What is Scira?

scira.io

Abstract

When writing academic papers, searching for related literature and managing documents/references can be a burden. We are developing a smart platform able to provide an innovative visual experience regarding the references between papers, their genealogy, and various information about (co-)authors. Additionally, the system will offer multple data/knowledge visualization solutions and filtering techniques using several refinements (publication year, subject, keywords, language).

Motivation

SciRA is a smart search engine for finding academic papers. Using the variety of filter that our application offers, you can make a precise search in order to find the best article for your academic paper. You can search for a certain papers by: University, publish date, name of the author, domain, etc.

Architecture

The application is based on restfull services:

Paper search from the application internal storage (database)
Paper crawling
Paper sugestion

All of these services are orchestrated by a main server that exposes an API for the client. To find information about all the routes, click here

General Architecture diagram

The model Graph

SparQL query example

Future work

For the next component, we will build a classifier that will manage the detection of the paper section. This clasifier will use the TF-IDF algorithm to asociate the paper title to a vector of numbers wich represents the term frequencies weighted by the total number of papers containing the computed frequencies.

The same algorithm will be used to compute the asociated TF-IDF vector for the section titles. The decision of the title being chosen will be taken by the highest cosine similarity score between the paper title TF-IDF vector and the section title TF-IDF vector.
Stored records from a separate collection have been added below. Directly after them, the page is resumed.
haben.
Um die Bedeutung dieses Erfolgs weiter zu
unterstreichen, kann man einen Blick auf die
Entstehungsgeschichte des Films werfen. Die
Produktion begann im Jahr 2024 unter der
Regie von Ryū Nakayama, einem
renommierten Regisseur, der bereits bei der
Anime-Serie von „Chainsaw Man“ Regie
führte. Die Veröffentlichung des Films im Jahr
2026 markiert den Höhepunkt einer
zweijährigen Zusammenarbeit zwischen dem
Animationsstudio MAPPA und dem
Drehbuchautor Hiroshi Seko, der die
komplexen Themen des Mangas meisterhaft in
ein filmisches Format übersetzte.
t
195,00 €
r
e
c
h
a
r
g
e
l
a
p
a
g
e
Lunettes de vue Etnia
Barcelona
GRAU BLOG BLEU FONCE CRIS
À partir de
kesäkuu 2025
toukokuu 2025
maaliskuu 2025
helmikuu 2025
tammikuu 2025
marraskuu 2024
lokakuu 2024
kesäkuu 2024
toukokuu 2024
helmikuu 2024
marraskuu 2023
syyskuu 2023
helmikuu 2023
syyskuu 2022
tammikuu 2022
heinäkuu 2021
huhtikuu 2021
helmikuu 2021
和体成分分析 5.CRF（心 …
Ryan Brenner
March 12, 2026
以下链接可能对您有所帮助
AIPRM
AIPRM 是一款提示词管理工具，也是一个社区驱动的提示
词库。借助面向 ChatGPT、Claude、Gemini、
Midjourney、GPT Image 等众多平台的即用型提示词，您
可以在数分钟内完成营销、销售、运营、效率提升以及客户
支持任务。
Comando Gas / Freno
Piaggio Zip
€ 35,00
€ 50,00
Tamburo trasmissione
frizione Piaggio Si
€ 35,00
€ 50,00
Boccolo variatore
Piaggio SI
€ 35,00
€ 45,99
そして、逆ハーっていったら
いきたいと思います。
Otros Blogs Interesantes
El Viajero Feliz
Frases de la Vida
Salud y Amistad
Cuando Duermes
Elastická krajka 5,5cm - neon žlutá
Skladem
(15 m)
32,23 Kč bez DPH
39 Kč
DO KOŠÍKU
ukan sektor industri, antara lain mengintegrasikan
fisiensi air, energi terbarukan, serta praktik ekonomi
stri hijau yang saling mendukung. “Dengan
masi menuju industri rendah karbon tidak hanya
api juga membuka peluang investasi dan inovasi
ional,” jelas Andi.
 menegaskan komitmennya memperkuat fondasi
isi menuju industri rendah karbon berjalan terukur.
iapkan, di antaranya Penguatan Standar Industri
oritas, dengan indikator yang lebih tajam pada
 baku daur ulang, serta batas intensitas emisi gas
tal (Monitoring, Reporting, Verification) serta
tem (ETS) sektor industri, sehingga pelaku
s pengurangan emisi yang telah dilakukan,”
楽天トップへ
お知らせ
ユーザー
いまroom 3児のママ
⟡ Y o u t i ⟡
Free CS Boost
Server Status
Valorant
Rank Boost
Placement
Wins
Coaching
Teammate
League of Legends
Another future work will be the recommendation system based on the same features computed by the TF-IDF algorithm and, for recommendation efficiency, after we crawl all the papers, we will apply a clustering algorithm based on the Bisecting K-Means principle with the cosine similarity as a distance score between two TF-IDF vector instances.

Conclusion

The team enthusiasm related to the project in development might lead to future paper publications related to the infrastucture, the recommendation system and, eventually to a future citation detection system that may increase the popularity of the idea of helping people publish academic papers with a cooperative system. This may transitively come out handy for the academic staff to inspire and cite from other publications and, why not, spread the idea of writing future papers.